Pero la onda con ella va por otro lado, o al menos ya tiene firma propia. Se ha ganado los elogios de críticos y ciertos roqueros brit que jamás elogiarían a su padre (hasta se la ha involucrado sentimentalmente con Pete Doherty). Sobre el frontman de The Police dice que le encanta que le pregunten por él, no hay problema con eso, que lo quiere a morir igual que a su madre (el ícono de la moda, Trudie Styler) pero que su arte no es sobre ellos, es sobre lo que ella es, sobre lo que quiere ser y tiene para decir. Sí les reconoce el alentar su amor por la música (empezó a rascar la guitarra a los cuatro), el que le dejaran bucear libremente entre la inmensa cantidad de discos presente en las ambas casas, los libros, las películas y los viajes pero sobre todo el cuidado permanente de su frágil salud desde pequeña, llegando a postergar importantes instancias en sus respectivas carreras. Nada más y nada menos. También sus temas de salud propiciaron en ella la inclinación hacia otra actividad: la cocina. Usualmente en casa de sus amigas o en la sala de ensayo de la banda en la zona norte londinense se encarga también de la comida, y cuando debe por alguna restricción se cocina aparte y todo, otra cualidad de esta jovencita genio, ¿no?

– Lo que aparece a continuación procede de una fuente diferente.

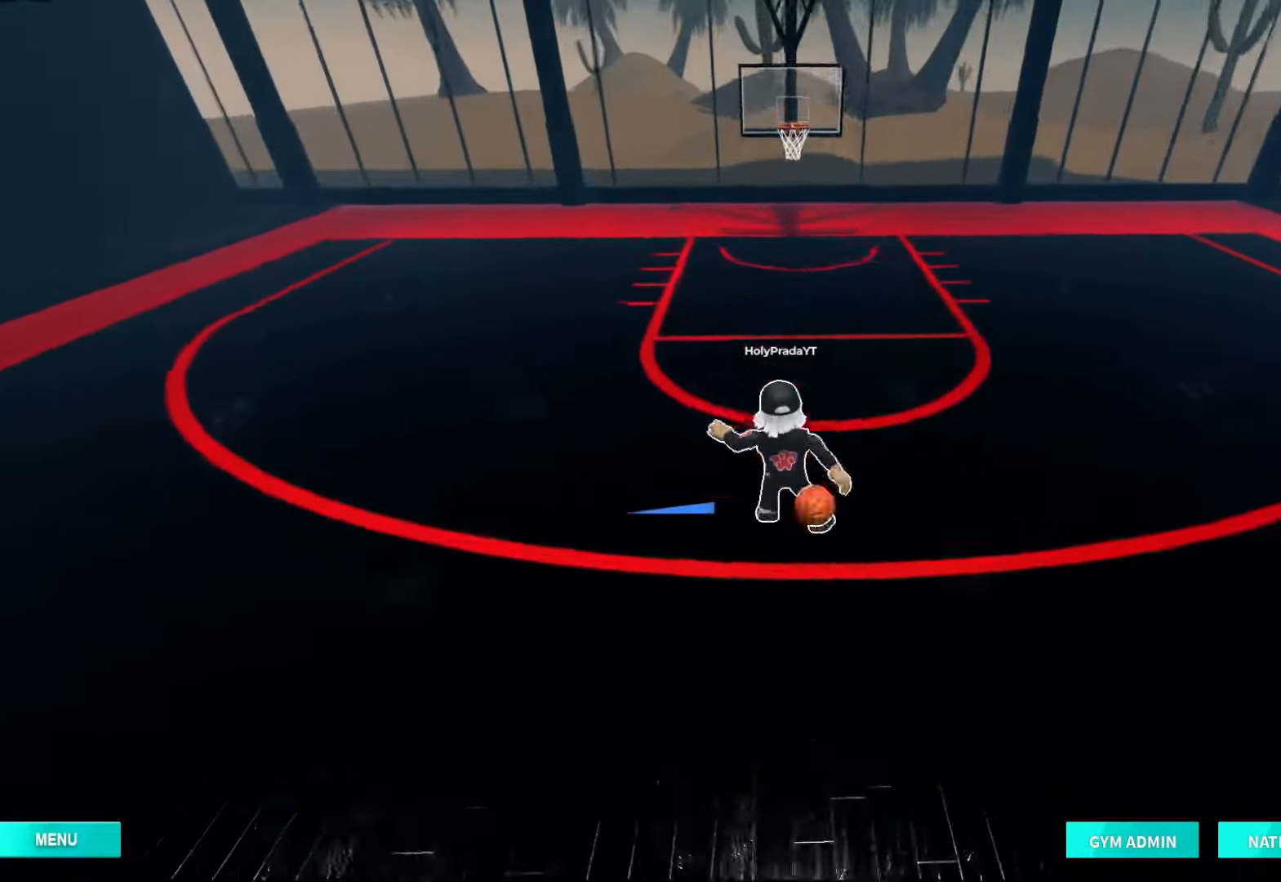
{"dt_ms": 1000, "buttons": ["R2"], "left_stick": "down", "right_stick": "center", "events": [[67, "DPAD_RIGHT", "up"], [133, "DPAD_RIGHT", "down"], [167, "left_stick", "up-right"], [267, "DPAD_RIGHT", "up"], [400, "DPAD_RIGHT", "down"], [500, "DPAD_RIGHT", "up"], [500, "left_stick", "down-right"], [567, "left_stick", "down"]]}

No tiene miedo de confesar que se siente igual de cómoda sola que rodeada de amigos, colegas y gente que comparta sus inquietudes (por más que sea en general muy vergonzosa, se ha ido soltando en escena) no importa dónde, ama Londres pero al terminar el liceo se fue a vivir un año a Suecia para terminar el disco, allí grabó por ejemplo con la diva nacional del pop, una de las más grandes de las mejores pistas del mundo: Robyn. El tema fue “Caesar”.

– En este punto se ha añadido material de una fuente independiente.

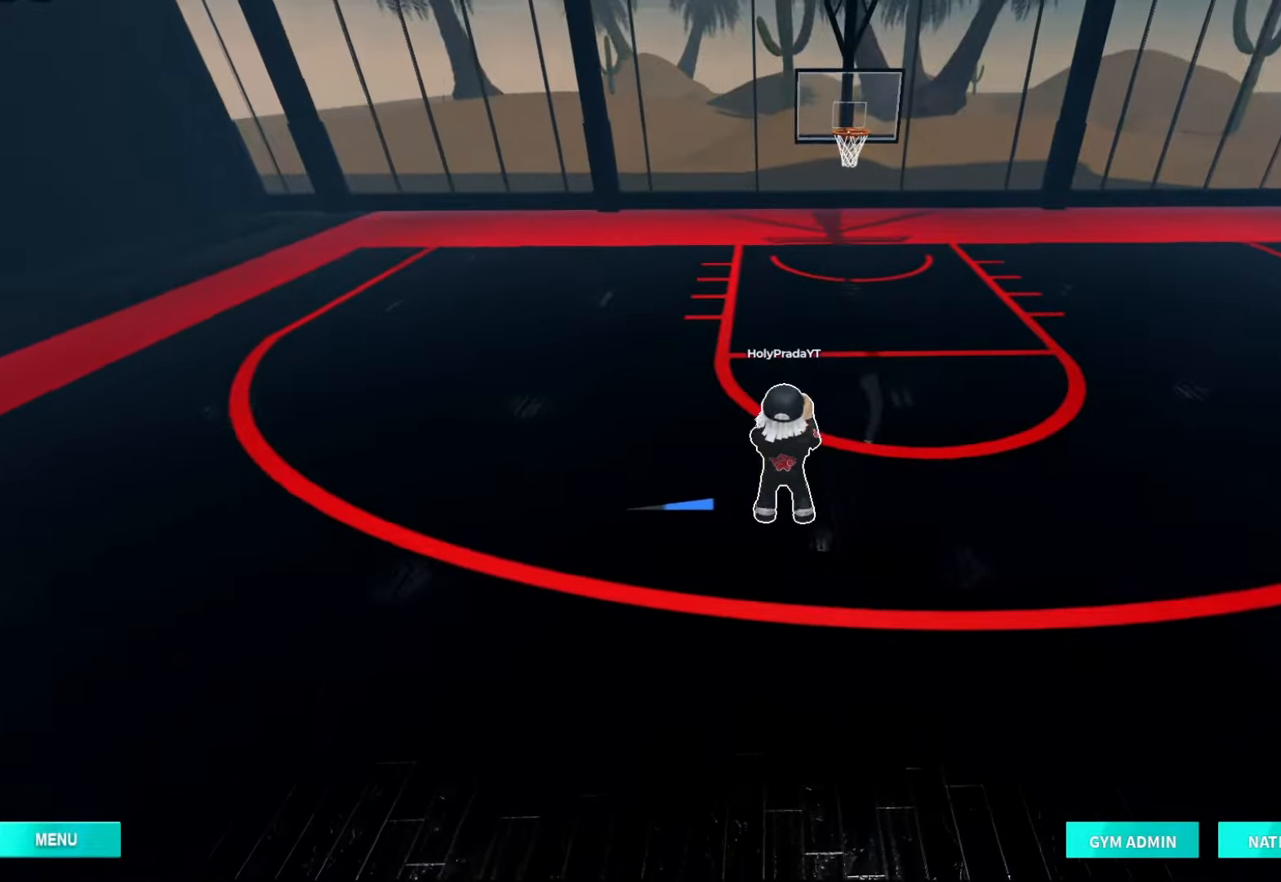
{"dt_ms": 500, "buttons": [], "left_stick": "down", "right_stick": "center", "events": [[200, "X", "up"], [467, "R2", "up"]]}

La dulce fuerza electrónica de ella como intérprete seguro inspiraron a Coco en esta canción “Selfmachine” al igual que los relatos de J.G. Ballard y la película Wall-E, tanto como su album preferido: Never Mind The Bollocks de los Sex Pistols, la motiva siempre.
Ella me hizo querer un poco más el verano del 11 y hoy sigo disfrutando de su arte a través del frío, su nuevo tema “In sprit golden” está despegado, un grito, otro manifiesto, otra rabieta teen re-pop-rock.